De plus, pour lui, la classe d'âge d'environ 15 à 25 ans se tourne moins vers Google. "Ils trouvent leurs informations sur les réseaux sociaux de type TikTok et Instagram pour les recherches locales. Ils préfèrent se référer à leur communauté avec des formats plus adaptés à eux. La communauté est d'ailleurs pour moi la vraie révolution pour les moteurs de recherche.
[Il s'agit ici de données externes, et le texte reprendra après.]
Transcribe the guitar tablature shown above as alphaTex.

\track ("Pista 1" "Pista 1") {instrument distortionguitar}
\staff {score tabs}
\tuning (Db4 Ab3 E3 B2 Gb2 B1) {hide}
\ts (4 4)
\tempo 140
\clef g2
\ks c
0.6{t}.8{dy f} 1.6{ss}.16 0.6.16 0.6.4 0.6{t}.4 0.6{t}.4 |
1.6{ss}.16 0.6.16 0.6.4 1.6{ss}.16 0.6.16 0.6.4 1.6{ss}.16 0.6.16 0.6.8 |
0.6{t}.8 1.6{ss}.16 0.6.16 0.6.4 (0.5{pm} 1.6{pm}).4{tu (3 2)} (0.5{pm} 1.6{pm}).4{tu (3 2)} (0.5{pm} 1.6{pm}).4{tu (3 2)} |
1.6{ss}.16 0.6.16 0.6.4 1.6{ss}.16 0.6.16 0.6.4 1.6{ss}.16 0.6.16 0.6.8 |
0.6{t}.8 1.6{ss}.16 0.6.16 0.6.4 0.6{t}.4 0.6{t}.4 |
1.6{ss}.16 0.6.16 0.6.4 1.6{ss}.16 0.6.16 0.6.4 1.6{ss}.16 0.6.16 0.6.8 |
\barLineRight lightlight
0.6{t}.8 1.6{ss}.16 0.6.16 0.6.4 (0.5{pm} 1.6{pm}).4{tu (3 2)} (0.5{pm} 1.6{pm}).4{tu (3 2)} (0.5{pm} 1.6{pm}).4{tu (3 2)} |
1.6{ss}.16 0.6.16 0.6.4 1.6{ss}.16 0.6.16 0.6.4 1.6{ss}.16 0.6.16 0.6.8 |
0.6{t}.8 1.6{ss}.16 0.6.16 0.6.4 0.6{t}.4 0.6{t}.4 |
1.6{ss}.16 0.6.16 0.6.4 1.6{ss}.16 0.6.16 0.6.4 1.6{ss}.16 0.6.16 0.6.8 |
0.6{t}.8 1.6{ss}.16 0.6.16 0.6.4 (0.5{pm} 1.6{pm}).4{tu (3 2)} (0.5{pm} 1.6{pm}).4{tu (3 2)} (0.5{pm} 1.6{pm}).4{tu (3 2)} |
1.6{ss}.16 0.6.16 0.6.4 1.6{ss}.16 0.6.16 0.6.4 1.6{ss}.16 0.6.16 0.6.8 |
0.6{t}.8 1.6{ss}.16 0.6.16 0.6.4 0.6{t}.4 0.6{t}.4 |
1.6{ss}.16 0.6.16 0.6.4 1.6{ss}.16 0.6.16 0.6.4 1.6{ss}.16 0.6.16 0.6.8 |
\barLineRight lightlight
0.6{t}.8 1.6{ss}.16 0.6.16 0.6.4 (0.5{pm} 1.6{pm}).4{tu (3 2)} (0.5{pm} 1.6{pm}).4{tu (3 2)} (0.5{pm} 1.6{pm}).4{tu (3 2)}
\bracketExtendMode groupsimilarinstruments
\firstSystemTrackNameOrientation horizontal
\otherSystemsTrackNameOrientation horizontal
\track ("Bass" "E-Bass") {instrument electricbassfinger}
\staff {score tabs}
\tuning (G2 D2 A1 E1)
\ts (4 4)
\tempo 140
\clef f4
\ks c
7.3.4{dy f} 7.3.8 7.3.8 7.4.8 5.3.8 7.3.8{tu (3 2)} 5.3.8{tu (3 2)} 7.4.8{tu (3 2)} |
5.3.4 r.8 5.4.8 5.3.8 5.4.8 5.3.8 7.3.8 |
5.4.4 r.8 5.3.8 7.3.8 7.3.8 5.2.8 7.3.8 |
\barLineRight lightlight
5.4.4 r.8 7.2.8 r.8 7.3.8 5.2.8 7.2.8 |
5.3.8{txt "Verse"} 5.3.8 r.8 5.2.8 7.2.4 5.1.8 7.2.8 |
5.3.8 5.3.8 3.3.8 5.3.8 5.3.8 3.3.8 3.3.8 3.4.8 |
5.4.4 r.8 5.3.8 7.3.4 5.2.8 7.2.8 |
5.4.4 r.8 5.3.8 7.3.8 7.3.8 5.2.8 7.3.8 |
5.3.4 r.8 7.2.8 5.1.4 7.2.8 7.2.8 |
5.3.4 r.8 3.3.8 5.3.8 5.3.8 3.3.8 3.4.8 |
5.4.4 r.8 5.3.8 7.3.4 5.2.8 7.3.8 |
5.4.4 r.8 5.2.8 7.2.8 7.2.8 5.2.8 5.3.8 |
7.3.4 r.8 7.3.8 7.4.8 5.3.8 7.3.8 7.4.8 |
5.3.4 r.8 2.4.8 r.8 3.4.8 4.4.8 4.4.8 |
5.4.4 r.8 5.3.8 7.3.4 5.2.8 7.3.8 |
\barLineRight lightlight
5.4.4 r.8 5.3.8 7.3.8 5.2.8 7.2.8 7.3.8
Cela représente aussi une perte de revenu pour les moteurs de recherche."

Modèle commercial asymétrique

Actuellement Google est particulièrement dépendant de la publicité, contrairement à son concurrent Microsoft. D'après le blog FourWeekMBA, Google a généré en 2022 environ 70 % de ses revenus grâce à  Adwords et Adsense. Soit la coquette somme d'environ 162 milliards de dollars. Toujours d'après FourWeek MBA, le géant américain a dépensé plus de 48 milliards en coût d'acquisition de trafic en 2022, soit 21 % de ses revenus publicitaires totaux.

De son côté, Microsoft possède un business model plus diversifié. On y trouve des services comme Windows, Office, le Gaming avec Xbox, la plateforme Linkedin, ou encore le cloud… En 2022, Microsoft a réalisé plus de 198 milliards de revenus, d'après le Microsoft Annual Reports 2019-2022. La publicité de recherche via Bing représentait "seulement" 11, 5 milliards de dollars. 

"Aujourd'hui, Google et Bing suivent tous deux un modèle commercial basé sur la publicité. Google, en particulier, suit un modèle que l'on appelle techniquement "hidden revenue generation", pour génération de revenus cachés", explique Gennaro Cuofano. "Je le qualifie de modèle commercial asymétrique. L'outil est gratuit pour l'utilisateur et est financé par une entreprise qui paie pour la publicité en ligne. En retour, l'utilisateur fournit des données pertinentes au moteur de recherche, qui sont présentées et vendues comme de la publicité qualifiée sur le marché Google Ads."